In a letter to several members of Congress obtained by 1200 WOAI news, Lt. Gen Dana Chipman, the U.S. Army Judge Advocate General, states that for now, the shooting was 'the alleged criminal act of a single individual.' But he says 'the Army is willing to reconsider this decision if it is warranted at a later time.'
13 people died and 32 were injured when Hasan started firing in a billeting center at Ft. Hood. It is the worst mass shooting ever on a U.S. military post. Hasan is set to stand trial this summer, with panel selection set to begin June 5.
Chipman's letter was in response to the demands of three members of Congress that the shooting be designated as an act of terrorism so the victims can receive health care, benefits, and military decorations which are made available to those who are wounded in 'the war on terrorism.'
Chipman said the Army has never classified the shooting as 'workplace violence,' a claim which Neal Sher, the attorney for the victims, rejected as 'nauseating.'
"It is very odd indeed that only now, in the face of persistent Congressional inquiries to both DoD and DoJ regarding the genesis of this classification and the identities of those responsible for it, does the Army 'walk back' from the dishonest 'workplace violence' determination," Sher said.

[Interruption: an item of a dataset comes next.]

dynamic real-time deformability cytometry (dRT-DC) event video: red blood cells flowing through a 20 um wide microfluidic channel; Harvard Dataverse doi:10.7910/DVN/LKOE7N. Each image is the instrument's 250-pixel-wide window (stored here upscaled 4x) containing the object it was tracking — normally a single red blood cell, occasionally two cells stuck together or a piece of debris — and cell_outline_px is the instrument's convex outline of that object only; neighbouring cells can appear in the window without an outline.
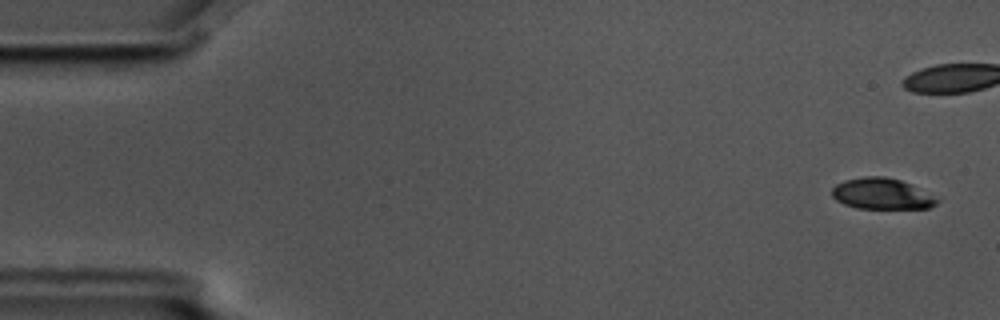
{"species": "common noctule bat (a hibernating species)", "species_latin": "Nyctalus noctula", "temperature_condition": "cold", "stored_images_in_passage": 5, "camera_frame_rate_fps": 3000, "um_per_image_px": 0.085, "animal": {"sex": "male", "body_mass_g": 17.5, "forearm_length_mm": 52.3}, "frame": {"image": 1, "passage_image": 1, "time_ms": 0.0, "image_size_px": [1000, 320], "cell_outline_px": [[940, 200], [936, 204], [928, 208], [856, 208], [844, 204], [836, 200], [832, 196], [832, 188], [836, 184], [844, 180], [864, 176], [884, 176], [900, 180], [912, 184]], "centroid_in_image_um": [74.93, 16.46], "position_along_channel_um": 10.1, "area_um2": 18.96}}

Sher said the 'workplace violence' term was used by the Army to describe the Ft. Hood shooting in an August 2010 memo from then Secretary of Defense Robert Gates, saying the Pentagon's response to the Ft. Hood attack would be to 'strengthen its policies, programs, and procedures in workplace violence.' He says the Defense Department repeatedly used the phrase in memos regarding the Ft. Hood attack.
General Chipman, in his letter to three Congressmen who earlier this month urged the Pentagon to change its designation, said 'there has been no factual basis or precedent that would support designating this event as combat.'
"The available evidence in this case does not, at this time, support a finding that the shooting at Ft. Hood as an act of international terrorism," Chipman wrote.
Hasan was in contact via e-mail with Anwar al-Awlaki, the U.S. born al-Qaeda theorist who was killed by a U.S. drone strike in Yemen in 2011.
About nine months before the shooting, an FBI investigation revealed that Hasan had sent al-Awlaki an e-mail reading: "There are... many Muslims who join the armed forces for a myriad of different reasons. Some appear to have internal conflicts and have even killed or tried to kill other us soldiers in the name of Islam i.e. Hasan Akbar."
"Gen. Chipman's letter is just the latest example of the damage that an arrogant and unaccountable bureaucracy can do to the innocent people who are unlucky enough to get in its way," Sher said. "These people died and scores were wounded because the government gave Hasan preferential treatment due to his religion and ethnicity."